From New York, Porsche and his nephew took a train to the crown jewel of America’s automotive world, Detroit. Every moment was scheduled to the hilt with tours of the automotive plants, but it was the tour of the Ford plant that mattered most to Porsche. Work on Ford’s River Rouge plant had begun just before 1917 and was completed in 1928. By the time Porsche was to visit, the place had become famous around the world. An issue of
Vanity Fair
from February 1938 gives a good idea of how it was perceived, calling River Rouge “the most significant public monument in America
4
, throwing its shadows across the land probably more widely and more intimately than the United States Senate, the Metropolitan Museum of Art, [or] the Statue of Liberty.… In a landscape where size, quantity, and speed are the cardinal virtues, it is natural that the largest factory turning out the most cars in the least time should come to have the quality of America’s Mecca toward which the pious journey for prayer.”

Porsche sailing into New York City, gazing at the Statue of Liberty.
(photo credit 17.3)

Porsche and his team were now making that “religious” journey, and Porsche prepared a list of questions for Ghislaine to ask: How much money did the workers make? What kind of hours did they work? How much vacation time did they get?
How did the people there buy their homes? What was this new idea of credit, or installment plans, that they’d been hearing about? From where did they get their materials and supplies? Did they all have automobiles? What kinds of appliances were popular in their homes? According to Ghislaine’s notes, they were both amazed at how prosperous everyone seemed, and also at how clean they kept the workplaces.
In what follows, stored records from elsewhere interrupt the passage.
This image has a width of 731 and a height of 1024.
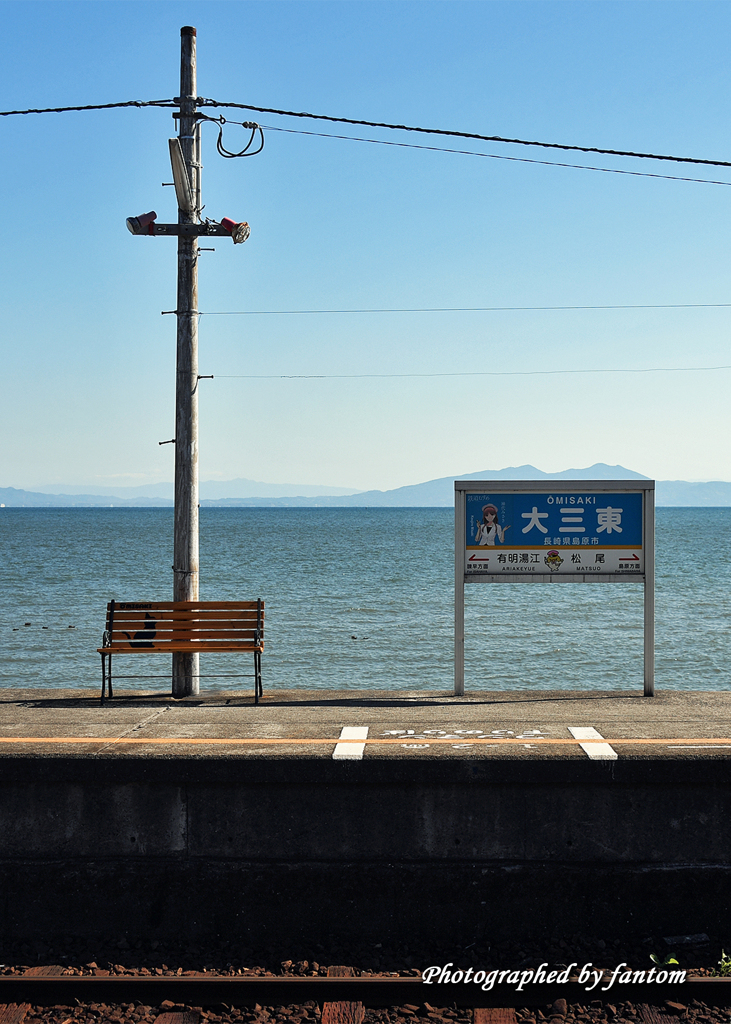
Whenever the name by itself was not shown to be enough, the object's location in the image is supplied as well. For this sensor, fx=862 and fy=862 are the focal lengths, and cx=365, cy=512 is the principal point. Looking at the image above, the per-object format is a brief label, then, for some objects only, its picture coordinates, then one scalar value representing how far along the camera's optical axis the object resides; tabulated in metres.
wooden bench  8.84
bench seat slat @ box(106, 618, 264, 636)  8.87
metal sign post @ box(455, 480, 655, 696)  9.30
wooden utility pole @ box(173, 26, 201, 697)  9.62
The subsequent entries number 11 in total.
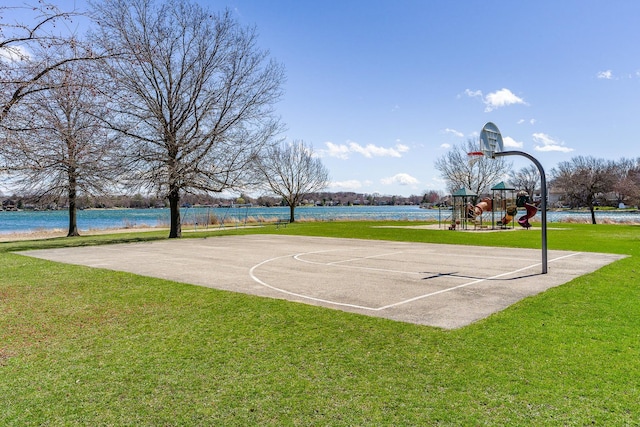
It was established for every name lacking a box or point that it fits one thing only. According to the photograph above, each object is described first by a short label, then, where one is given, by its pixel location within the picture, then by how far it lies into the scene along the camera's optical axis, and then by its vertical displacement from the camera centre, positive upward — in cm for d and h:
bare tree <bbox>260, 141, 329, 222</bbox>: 5028 +366
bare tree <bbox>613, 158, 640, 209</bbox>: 3759 +148
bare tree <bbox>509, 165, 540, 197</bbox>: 7631 +451
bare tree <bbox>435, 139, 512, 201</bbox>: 5591 +404
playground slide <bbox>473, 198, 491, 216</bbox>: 3672 -22
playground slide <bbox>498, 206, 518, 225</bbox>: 3532 -81
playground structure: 3206 -36
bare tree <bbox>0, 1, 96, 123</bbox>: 525 +182
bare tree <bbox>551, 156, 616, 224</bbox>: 4234 +216
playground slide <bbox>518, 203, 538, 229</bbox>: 3154 -80
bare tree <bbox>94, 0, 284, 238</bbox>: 2197 +444
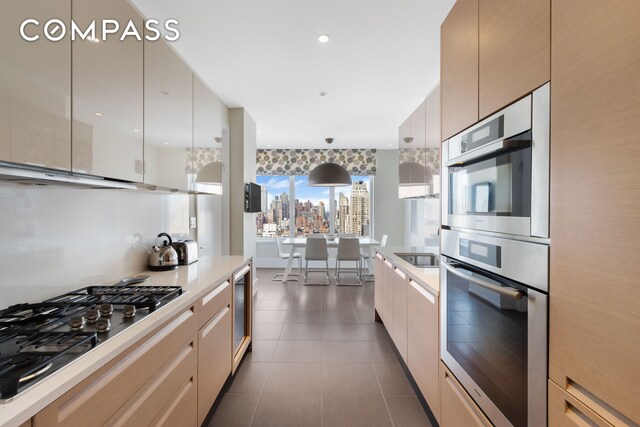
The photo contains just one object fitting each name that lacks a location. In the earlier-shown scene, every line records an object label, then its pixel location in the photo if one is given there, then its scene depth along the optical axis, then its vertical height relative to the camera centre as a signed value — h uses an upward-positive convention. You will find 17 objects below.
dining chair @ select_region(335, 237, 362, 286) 5.57 -0.65
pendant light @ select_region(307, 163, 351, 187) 5.12 +0.61
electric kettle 2.26 -0.34
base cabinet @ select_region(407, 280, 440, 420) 1.70 -0.79
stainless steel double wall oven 0.92 -0.17
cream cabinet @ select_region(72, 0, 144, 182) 1.20 +0.51
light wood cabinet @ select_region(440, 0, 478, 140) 1.33 +0.69
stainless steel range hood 0.96 +0.13
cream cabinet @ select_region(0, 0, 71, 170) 0.91 +0.40
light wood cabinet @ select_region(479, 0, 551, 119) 0.91 +0.55
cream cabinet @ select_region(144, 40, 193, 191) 1.73 +0.60
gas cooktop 0.80 -0.41
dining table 5.68 -0.57
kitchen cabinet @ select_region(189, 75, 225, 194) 2.40 +0.68
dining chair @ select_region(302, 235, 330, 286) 5.55 -0.65
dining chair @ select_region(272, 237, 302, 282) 5.98 -0.87
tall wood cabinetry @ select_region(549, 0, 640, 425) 0.64 +0.02
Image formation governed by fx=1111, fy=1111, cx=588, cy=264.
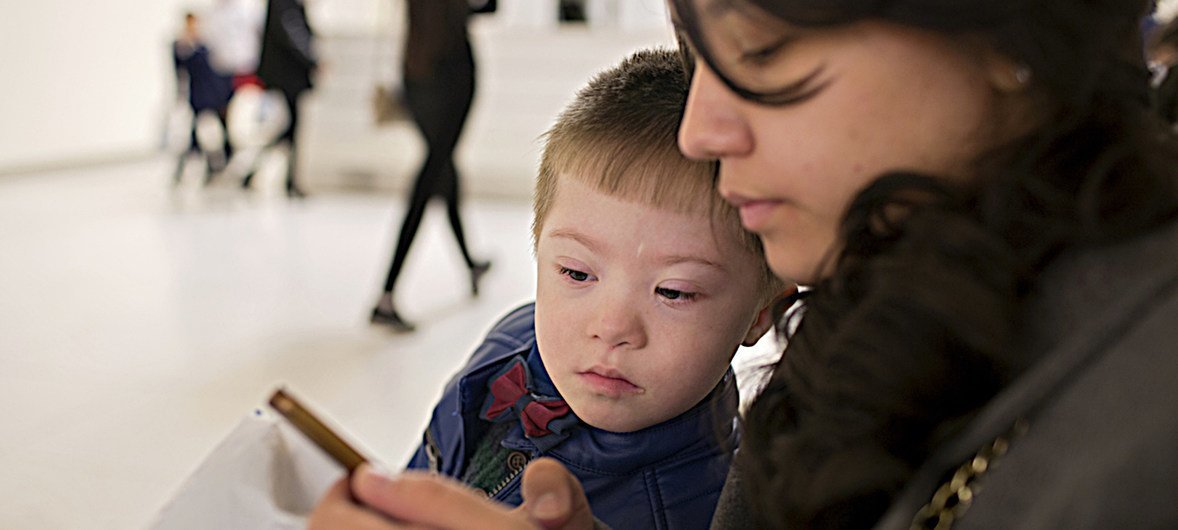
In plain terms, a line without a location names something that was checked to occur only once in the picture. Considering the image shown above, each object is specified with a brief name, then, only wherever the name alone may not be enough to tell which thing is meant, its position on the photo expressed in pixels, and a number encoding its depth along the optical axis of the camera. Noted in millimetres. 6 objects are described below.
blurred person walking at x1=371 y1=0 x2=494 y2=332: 3691
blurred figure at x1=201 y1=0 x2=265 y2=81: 7133
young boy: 917
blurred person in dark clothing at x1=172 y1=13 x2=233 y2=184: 6883
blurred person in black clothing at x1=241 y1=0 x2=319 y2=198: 5961
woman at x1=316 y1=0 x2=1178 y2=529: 506
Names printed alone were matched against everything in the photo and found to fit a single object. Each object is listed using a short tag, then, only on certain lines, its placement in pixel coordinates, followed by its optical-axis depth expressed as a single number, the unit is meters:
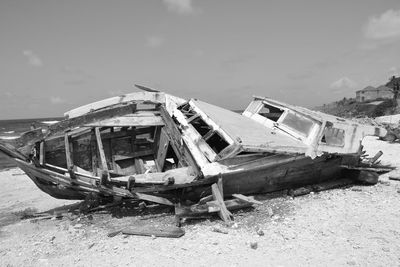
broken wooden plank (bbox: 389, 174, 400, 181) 8.55
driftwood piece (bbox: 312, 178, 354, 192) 7.72
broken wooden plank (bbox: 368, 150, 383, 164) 9.65
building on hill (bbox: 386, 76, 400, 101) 42.25
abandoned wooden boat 6.22
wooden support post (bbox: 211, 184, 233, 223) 5.91
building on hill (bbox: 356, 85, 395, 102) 57.97
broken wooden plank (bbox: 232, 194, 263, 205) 6.10
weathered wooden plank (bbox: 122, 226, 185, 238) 5.51
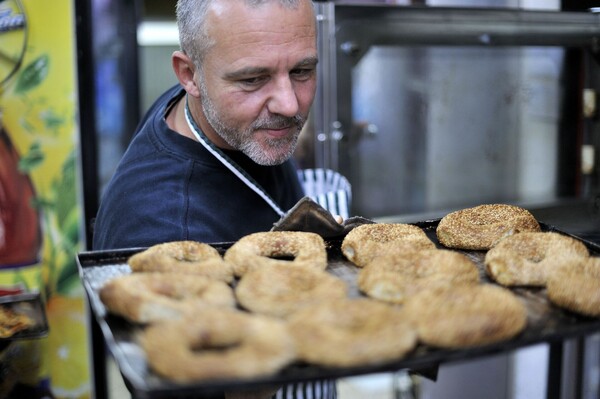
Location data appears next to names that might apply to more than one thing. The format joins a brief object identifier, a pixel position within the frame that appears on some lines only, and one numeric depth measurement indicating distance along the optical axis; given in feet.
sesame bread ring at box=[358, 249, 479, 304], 4.10
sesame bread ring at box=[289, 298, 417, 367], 3.22
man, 5.80
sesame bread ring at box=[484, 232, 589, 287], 4.37
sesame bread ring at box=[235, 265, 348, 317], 3.86
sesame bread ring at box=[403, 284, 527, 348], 3.45
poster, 9.91
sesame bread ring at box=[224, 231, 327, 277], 4.53
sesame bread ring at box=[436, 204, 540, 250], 5.17
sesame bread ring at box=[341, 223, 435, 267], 4.86
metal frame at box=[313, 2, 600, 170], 9.66
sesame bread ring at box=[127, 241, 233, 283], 4.38
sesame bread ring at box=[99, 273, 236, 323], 3.67
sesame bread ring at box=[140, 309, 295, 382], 3.04
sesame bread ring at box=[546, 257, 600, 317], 3.79
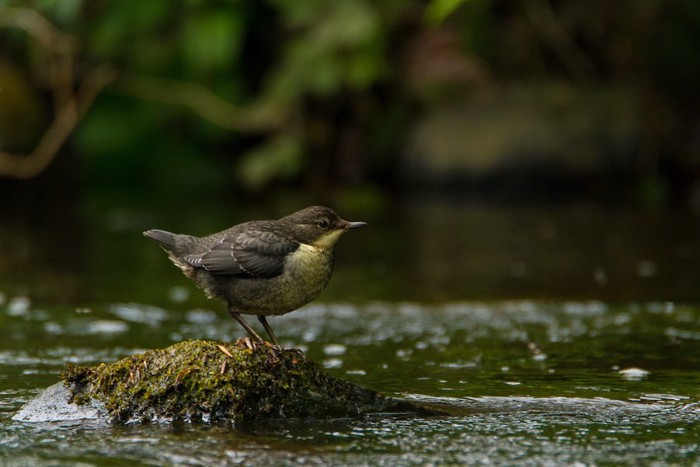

Ghislaine, Porsche’s loyal nephew, while traveling with his uncle in the States.
(photo credit 17.4)

They wanted an American car to take back with them on the ship. At Ford, they tried to buy a car, but the model Porsche requested wasn’t ready and he ended up paying one thousand dollars for a Packard instead. The car was a six-cylinder and he and Ghislaine drove back to New York City in it, stopping in Chicago en route. In his photo album from this trip, which is now in the Porsche archives in Stuttgart, there is one photo Ghislaine snapped of a sign in Chicago that reads: “Some of life’s keenest satisfaction comes from doing things we thought we could not do.”

Their last stop before New York was to take a moment to stand and gaze at Niagara Falls. Porsche felt energized there, standing and looking out at the water, feeling the tickle of mist. It had been a long trip, but he still wasn’t tired. In fact, he was
already pestering Ghislaine to find a way to get him on the
Queen Mary
that was soon to sail out of New York City. At the time, the
Queen Mary
was all the rage; the most modern ship of its time, and Porsche refused to take the ship they’d originally been booked on, once he’d heard the
Queen Mary
set sail that same day. On board, Porsche excitedly toured the ship’s engine room, but the rest of the journey proved more difficult for him. There was a violent storm, and one regal passenger actually jumped to his death. Porsche was distressed by the suicide, and once they reached Britain, he was less enthusiastic about their plans to visit the factories there; after a morose tour through the Austin factory, Ghislaine packed Porsche away on the next train home.

A photo from Ghislaine’s photo album: “Some of life’s keenest satisfaction comes from doing things we thought we could not do.”